* **Task prompt**
From the listing below, copy verbatim every line from the one containing "[Add Time to" through the one containing "the Actual Hours.", including both of those lines.

[Supplied data Boundary: Start]

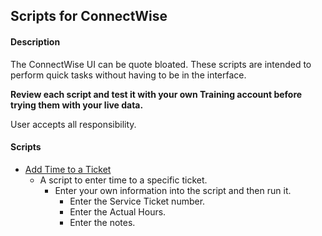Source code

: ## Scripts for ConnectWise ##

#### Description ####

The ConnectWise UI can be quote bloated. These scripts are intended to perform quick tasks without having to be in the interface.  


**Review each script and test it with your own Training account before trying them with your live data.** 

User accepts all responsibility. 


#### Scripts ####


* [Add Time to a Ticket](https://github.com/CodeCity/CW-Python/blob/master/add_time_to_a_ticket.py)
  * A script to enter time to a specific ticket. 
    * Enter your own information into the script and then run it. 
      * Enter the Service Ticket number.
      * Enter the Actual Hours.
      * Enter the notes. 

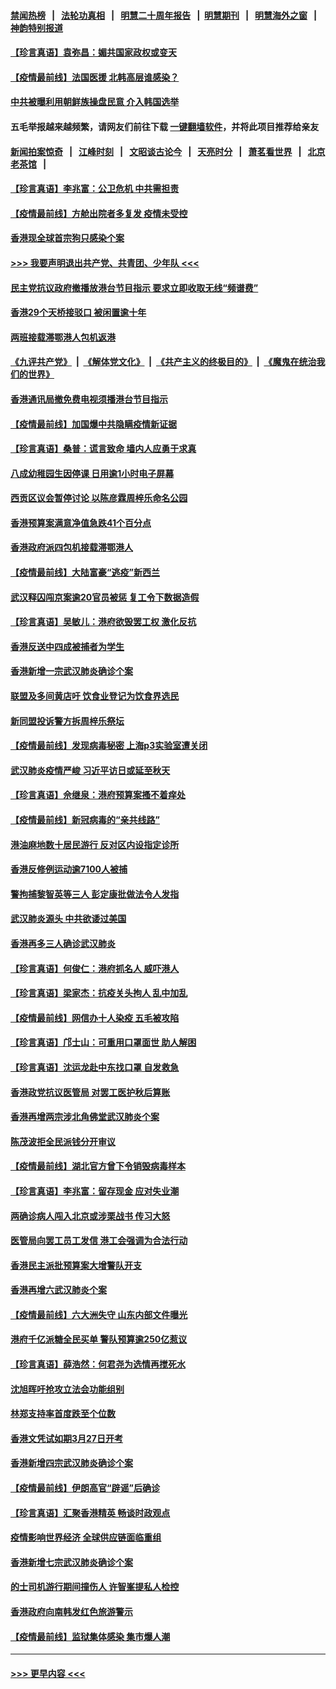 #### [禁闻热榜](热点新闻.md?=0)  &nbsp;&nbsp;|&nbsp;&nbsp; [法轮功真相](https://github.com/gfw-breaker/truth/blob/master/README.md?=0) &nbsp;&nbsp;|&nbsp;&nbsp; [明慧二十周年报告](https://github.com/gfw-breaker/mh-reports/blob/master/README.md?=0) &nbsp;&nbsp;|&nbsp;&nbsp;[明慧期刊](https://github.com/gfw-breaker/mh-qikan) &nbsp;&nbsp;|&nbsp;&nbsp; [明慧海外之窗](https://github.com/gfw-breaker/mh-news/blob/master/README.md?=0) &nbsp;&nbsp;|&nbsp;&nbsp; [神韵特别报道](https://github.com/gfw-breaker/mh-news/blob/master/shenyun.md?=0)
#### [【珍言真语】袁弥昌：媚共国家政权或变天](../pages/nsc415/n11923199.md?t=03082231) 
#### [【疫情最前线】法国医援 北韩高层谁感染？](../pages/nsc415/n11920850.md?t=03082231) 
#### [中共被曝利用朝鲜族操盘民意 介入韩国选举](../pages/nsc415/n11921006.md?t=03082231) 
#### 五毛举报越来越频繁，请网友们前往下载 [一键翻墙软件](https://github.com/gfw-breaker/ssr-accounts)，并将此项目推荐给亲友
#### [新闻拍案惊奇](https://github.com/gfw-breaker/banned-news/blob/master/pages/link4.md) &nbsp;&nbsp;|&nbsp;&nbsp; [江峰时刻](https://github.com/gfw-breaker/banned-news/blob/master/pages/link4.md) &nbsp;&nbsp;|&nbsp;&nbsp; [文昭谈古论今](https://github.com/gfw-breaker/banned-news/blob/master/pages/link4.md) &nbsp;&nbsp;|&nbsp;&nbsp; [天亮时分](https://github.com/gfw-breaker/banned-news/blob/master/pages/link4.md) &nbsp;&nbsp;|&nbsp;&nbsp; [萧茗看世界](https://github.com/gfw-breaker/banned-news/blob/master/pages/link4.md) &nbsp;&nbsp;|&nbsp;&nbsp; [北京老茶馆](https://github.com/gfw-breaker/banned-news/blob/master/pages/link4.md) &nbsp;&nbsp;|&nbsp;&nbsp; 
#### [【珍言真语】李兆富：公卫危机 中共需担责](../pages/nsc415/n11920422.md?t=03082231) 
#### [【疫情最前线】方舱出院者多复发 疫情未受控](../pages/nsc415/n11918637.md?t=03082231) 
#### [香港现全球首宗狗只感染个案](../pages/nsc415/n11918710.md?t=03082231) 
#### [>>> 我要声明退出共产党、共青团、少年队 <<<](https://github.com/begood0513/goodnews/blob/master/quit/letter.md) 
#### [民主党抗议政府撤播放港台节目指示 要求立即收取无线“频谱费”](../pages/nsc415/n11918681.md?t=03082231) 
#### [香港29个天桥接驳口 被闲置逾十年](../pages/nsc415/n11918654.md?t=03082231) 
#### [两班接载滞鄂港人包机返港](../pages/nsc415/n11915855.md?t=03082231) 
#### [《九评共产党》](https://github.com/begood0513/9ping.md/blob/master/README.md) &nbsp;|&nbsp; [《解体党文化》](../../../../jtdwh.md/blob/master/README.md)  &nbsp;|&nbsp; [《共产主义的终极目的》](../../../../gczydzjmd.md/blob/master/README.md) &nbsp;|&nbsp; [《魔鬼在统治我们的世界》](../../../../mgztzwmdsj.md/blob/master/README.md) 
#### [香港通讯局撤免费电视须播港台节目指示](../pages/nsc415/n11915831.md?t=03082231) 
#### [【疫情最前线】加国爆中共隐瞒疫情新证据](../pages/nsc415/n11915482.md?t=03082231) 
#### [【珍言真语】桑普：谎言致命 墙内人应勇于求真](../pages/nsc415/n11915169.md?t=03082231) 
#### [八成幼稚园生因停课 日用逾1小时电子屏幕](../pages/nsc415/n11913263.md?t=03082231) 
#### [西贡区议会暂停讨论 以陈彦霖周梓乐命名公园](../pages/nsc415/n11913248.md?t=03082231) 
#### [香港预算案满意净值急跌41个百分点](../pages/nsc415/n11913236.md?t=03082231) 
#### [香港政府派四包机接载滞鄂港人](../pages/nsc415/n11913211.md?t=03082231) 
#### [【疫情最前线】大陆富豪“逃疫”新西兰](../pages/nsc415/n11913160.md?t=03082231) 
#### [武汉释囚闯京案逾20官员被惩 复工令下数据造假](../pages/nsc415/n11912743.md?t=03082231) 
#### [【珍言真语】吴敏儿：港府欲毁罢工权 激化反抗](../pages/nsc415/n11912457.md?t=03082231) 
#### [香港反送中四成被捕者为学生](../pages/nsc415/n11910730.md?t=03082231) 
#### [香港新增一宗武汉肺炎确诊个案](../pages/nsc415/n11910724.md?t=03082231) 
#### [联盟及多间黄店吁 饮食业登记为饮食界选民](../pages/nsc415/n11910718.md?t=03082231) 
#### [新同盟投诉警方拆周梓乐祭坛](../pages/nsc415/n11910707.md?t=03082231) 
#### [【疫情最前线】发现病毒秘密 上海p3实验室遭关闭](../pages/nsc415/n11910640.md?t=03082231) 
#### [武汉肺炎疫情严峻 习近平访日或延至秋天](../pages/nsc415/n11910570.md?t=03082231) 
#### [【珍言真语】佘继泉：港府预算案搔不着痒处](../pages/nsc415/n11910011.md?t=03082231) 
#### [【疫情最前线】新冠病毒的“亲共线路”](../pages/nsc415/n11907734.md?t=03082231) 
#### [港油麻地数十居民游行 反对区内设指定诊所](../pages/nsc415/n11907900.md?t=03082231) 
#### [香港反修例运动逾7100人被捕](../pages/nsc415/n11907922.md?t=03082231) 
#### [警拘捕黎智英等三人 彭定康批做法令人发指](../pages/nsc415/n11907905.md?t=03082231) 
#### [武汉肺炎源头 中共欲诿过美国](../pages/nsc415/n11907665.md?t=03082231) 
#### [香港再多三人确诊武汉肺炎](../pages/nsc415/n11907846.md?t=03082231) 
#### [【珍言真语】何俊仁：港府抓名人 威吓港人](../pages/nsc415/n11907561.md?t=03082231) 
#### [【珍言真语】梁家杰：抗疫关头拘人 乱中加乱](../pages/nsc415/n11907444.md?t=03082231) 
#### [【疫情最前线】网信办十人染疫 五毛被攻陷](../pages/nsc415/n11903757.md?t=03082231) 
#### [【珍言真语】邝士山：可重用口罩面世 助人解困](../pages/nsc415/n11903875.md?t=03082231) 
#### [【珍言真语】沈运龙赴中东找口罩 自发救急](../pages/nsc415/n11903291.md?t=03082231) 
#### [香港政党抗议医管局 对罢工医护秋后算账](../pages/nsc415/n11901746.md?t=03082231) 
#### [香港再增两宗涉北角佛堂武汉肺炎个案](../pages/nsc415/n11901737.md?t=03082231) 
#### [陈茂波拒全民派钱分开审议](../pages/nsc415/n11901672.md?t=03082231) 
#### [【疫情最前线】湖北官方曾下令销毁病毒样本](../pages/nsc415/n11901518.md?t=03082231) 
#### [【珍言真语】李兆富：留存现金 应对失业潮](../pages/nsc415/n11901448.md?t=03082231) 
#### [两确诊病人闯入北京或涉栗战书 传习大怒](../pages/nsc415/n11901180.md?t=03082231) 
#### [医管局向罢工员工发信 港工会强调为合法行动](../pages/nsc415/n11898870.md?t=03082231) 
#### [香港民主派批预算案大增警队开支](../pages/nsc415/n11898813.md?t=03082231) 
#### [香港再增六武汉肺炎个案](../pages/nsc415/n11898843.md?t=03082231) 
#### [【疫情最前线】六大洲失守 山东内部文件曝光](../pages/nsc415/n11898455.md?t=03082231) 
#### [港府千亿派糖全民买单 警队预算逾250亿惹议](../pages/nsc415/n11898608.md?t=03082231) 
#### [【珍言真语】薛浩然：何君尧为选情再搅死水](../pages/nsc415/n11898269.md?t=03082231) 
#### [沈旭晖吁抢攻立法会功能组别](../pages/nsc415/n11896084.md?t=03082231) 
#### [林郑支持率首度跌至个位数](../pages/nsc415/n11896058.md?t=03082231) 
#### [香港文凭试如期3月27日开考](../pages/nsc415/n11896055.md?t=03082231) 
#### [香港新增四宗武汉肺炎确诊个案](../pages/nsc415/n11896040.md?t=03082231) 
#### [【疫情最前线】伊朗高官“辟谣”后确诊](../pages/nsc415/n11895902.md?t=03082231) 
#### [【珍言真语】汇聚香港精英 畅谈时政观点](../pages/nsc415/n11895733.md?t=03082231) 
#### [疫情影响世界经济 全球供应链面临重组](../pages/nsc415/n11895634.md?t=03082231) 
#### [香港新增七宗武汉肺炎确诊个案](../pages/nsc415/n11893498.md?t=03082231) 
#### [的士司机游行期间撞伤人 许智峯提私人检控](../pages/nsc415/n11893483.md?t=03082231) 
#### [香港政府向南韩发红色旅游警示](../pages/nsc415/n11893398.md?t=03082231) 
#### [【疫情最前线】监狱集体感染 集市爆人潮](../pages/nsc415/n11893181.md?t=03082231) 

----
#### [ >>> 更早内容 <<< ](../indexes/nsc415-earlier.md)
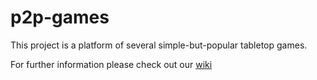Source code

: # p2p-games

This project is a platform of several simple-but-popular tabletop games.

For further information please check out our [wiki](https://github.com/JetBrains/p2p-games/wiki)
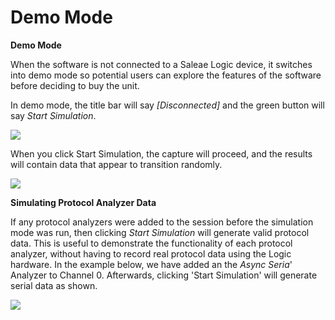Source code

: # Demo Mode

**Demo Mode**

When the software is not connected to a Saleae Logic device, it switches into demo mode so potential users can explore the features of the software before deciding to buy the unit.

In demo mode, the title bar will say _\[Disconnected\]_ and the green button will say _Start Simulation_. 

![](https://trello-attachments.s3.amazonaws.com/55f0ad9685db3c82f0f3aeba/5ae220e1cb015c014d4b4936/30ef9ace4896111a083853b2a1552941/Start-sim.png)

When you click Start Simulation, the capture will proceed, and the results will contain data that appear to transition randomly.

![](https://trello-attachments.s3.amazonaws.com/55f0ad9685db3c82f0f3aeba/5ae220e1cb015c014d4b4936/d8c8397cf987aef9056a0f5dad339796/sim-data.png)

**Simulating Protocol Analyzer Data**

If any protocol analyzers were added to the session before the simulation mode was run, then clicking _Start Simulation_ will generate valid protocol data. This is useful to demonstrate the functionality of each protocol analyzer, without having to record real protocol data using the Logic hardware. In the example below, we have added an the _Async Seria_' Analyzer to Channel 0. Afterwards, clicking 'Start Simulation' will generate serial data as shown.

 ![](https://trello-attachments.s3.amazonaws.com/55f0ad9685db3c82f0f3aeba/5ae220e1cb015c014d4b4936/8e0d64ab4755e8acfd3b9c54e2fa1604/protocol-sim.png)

[Supplied data Boundary: End]

* **Answer to the problem**
* [Add Time to a Ticket](https://github.com/CodeCity/CW-Python/blob/master/add_time_to_a_ticket.py)
  * A script to enter time to a specific ticket. 
    * Enter your own information into the script and then run it. 
      * Enter the Service Ticket number.
      * Enter the Actual Hours.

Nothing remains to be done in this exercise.